• **Task instructions**
Write out the data below exactly as it appears, from its first line through the line containing "See your 25", inclusive.

=== Section Start ===

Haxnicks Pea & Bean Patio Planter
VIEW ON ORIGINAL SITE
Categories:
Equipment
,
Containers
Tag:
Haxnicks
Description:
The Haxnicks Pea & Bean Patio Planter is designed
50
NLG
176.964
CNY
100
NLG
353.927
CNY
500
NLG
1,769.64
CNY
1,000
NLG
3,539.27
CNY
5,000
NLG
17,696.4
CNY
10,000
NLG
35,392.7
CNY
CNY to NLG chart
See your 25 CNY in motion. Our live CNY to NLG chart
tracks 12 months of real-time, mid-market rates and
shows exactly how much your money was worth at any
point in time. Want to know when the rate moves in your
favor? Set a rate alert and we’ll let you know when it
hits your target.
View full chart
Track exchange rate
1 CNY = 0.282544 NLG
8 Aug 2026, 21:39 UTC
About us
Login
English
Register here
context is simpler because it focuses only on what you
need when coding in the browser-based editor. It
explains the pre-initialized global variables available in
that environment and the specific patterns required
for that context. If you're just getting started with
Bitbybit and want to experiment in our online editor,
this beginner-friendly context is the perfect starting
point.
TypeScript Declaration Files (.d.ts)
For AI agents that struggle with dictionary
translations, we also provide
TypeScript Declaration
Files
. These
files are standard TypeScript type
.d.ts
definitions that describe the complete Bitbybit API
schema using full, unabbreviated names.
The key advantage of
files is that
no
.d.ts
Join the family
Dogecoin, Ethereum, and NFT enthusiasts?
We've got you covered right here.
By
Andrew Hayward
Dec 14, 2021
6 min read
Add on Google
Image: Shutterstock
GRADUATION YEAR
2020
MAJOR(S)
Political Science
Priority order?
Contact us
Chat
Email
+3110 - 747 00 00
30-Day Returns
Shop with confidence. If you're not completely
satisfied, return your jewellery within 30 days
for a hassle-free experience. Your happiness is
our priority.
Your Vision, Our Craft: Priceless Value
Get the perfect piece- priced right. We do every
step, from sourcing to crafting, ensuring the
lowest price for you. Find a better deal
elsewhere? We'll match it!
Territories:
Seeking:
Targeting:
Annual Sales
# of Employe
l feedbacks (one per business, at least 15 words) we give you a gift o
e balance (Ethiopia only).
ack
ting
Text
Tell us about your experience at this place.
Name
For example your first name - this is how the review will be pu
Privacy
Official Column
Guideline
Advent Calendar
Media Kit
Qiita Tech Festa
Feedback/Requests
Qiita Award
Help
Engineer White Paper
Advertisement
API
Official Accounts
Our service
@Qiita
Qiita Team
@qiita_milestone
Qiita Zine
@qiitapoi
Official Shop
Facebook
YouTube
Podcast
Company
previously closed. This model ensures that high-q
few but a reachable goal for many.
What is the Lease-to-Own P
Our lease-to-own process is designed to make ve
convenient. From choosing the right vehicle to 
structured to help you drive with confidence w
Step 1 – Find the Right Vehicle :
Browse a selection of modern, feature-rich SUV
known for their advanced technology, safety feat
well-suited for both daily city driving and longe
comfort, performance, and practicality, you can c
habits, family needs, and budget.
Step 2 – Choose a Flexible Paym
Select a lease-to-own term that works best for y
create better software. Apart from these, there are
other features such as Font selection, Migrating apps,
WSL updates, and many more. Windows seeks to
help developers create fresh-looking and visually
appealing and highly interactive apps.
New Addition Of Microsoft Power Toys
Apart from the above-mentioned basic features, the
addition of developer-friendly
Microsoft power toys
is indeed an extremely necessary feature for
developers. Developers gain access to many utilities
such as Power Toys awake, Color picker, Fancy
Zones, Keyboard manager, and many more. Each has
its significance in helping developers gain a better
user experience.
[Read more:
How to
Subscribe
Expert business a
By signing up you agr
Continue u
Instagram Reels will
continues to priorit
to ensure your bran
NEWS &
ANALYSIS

=== Section End ===

• **Task result**
Haxnicks Pea & Bean Patio Planter
VIEW ON ORIGINAL SITE
Categories:
Equipment
,
Containers
Tag:
Haxnicks
Description:
The Haxnicks Pea & Bean Patio Planter is designed
50
NLG
176.964
CNY
100
NLG
353.927
CNY
500
NLG
1,769.64
CNY
1,000
NLG
3,539.27
CNY
5,000
NLG
17,696.4
CNY
10,000
NLG
35,392.7
CNY
CNY to NLG chart
See your 25 CNY in motion. Our live CNY to NLG chart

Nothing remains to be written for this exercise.